--- ENTRIES PROVIDED Enclosed Below ---

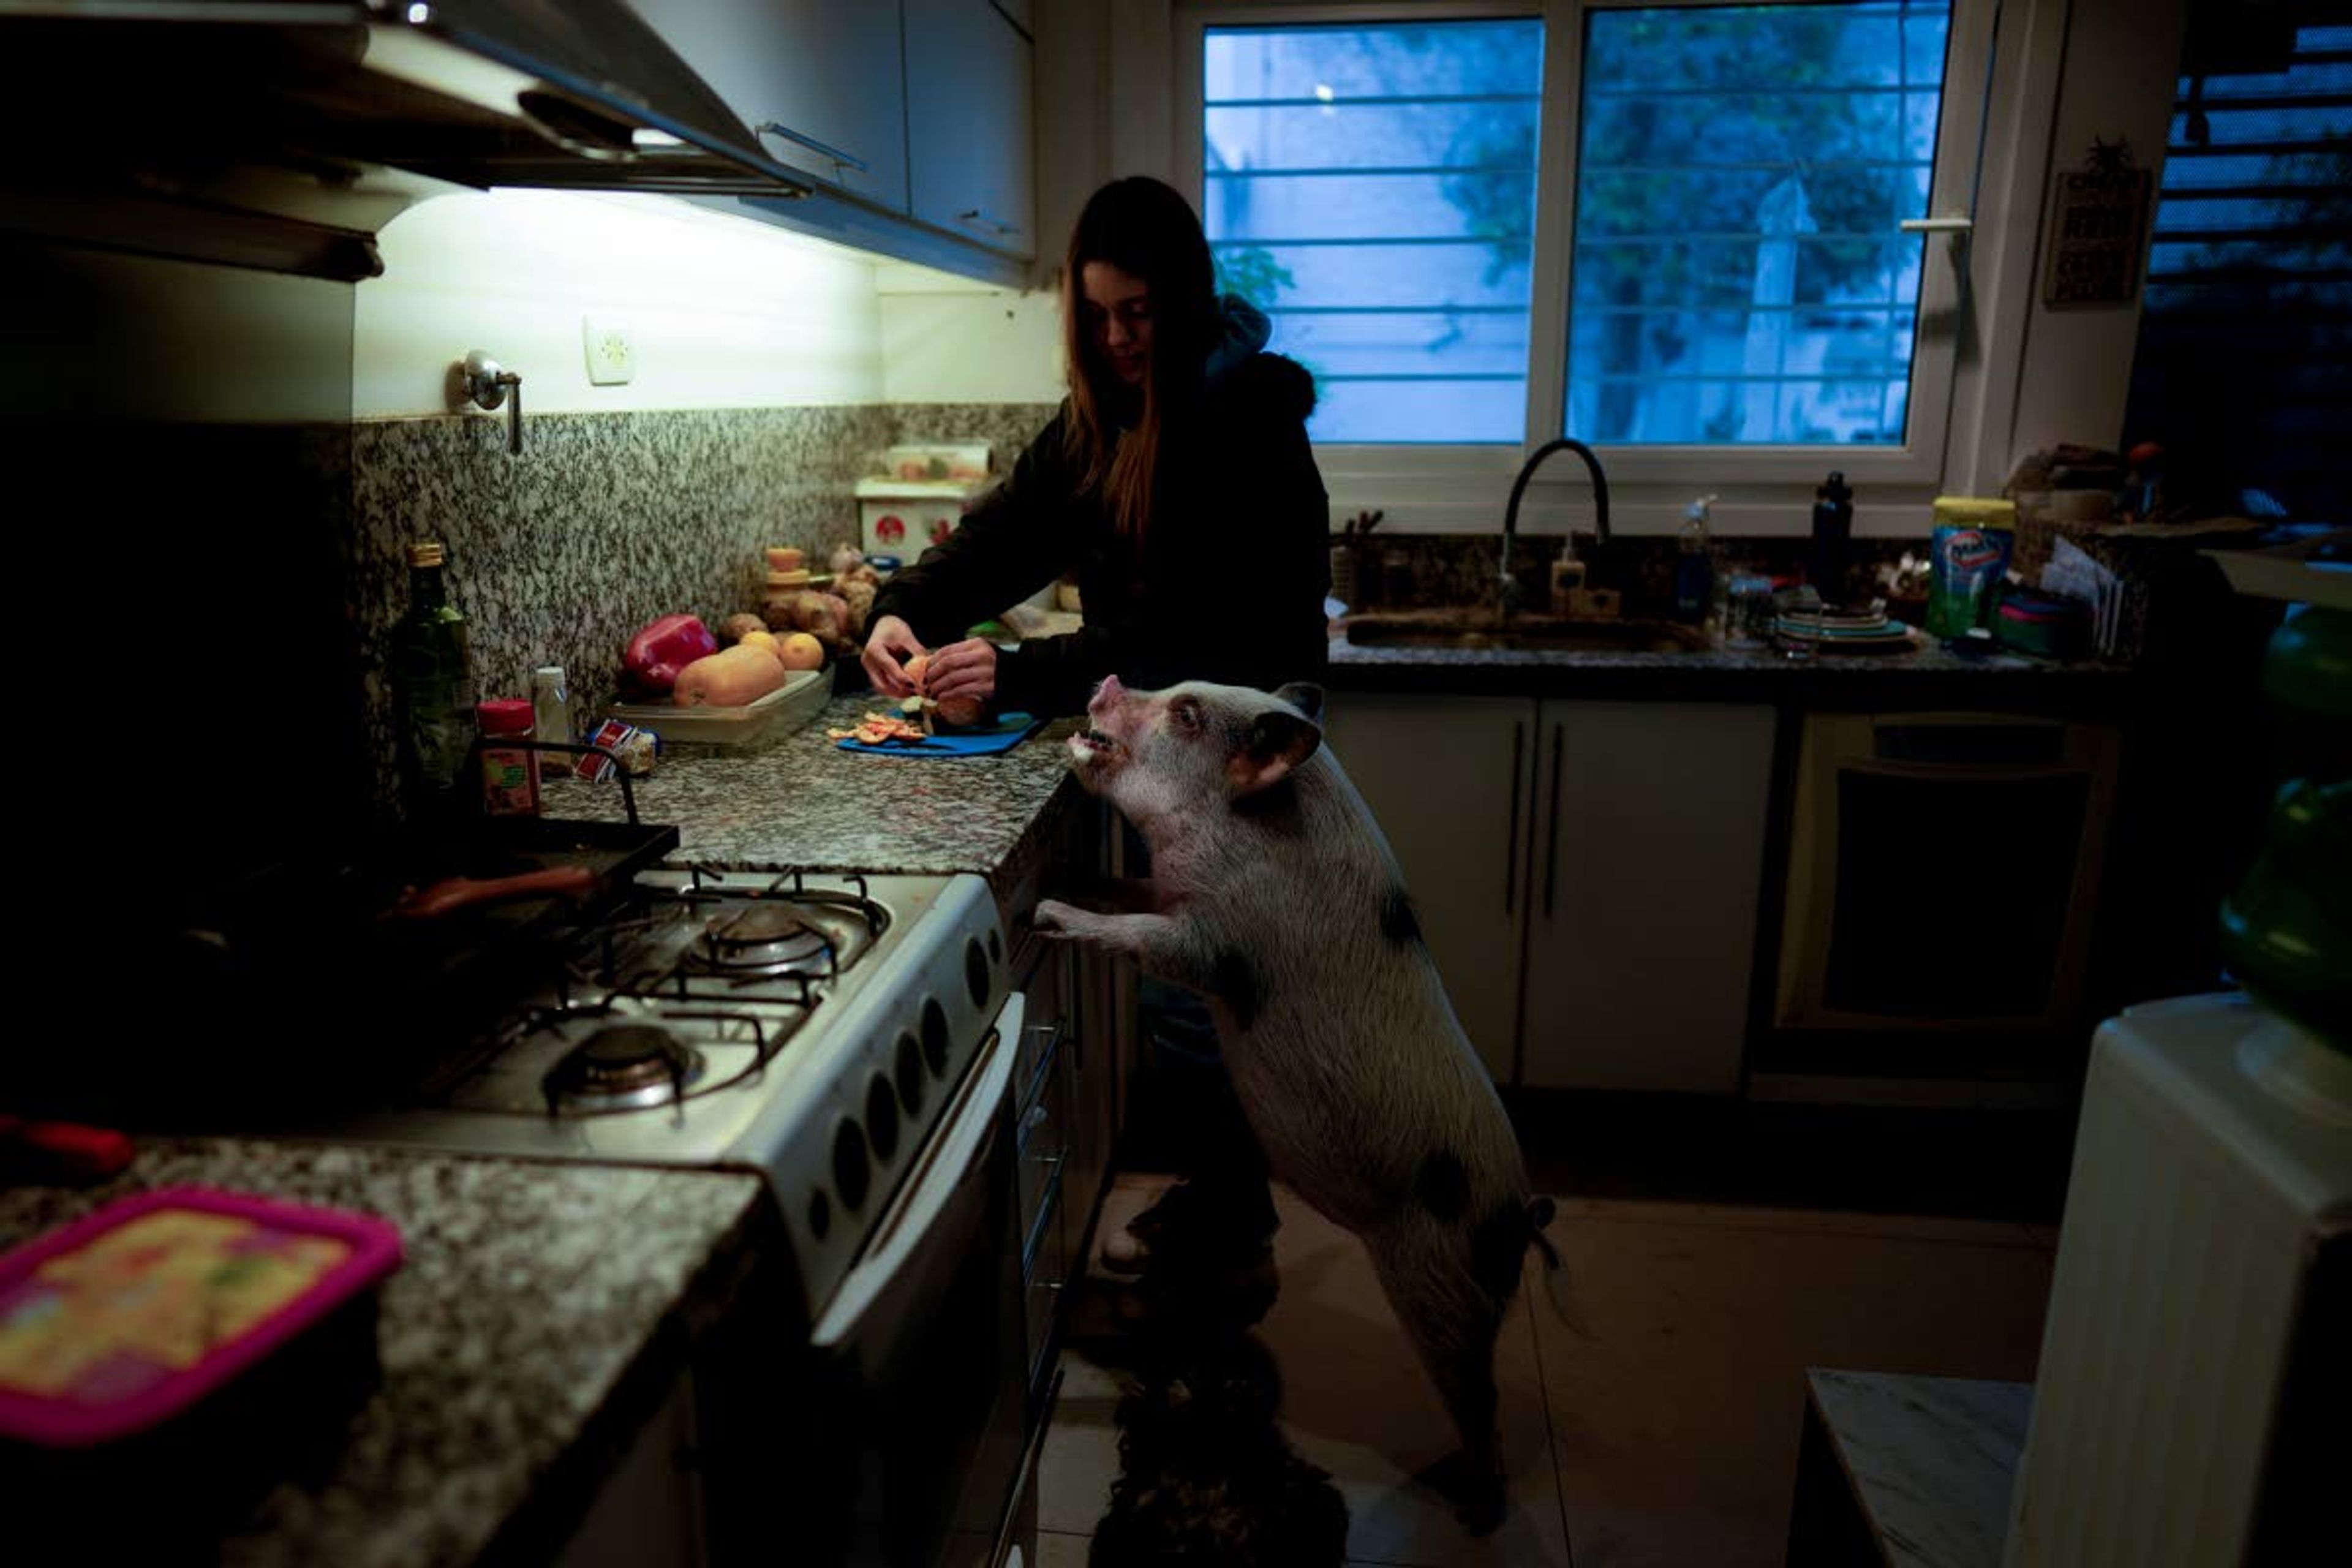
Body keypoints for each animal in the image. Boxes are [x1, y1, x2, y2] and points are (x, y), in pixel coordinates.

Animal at [1035, 677, 1571, 1532]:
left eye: (1187, 714)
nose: (1110, 682)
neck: (1236, 834)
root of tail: (1517, 1217)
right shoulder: (1172, 887)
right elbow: (1131, 891)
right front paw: (1073, 876)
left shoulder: (1219, 943)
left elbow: (1147, 936)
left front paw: (1049, 912)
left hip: (1443, 1289)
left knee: (1477, 1400)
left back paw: (1473, 1508)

--- End of Enclosed ENTRIES PROVIDED ---

Each entry is to be output exactly, and no picture is to appear.

**RESPONSE**
Body keypoints for each animal in the image. Boxes are [x1, y1, x2, y2] and points are (x, y), in pixel coordinates.

Animal at [1035, 677, 1571, 1532]:
left eye: (1187, 714)
nose: (1110, 682)
neck: (1236, 834)
root of tail: (1517, 1217)
right shoulder: (1172, 887)
right elbow: (1131, 891)
right front paw: (1073, 876)
left shoulder: (1219, 943)
left elbow: (1147, 936)
left front paw: (1049, 912)
left hip: (1443, 1289)
left knee: (1477, 1400)
left back paw: (1473, 1508)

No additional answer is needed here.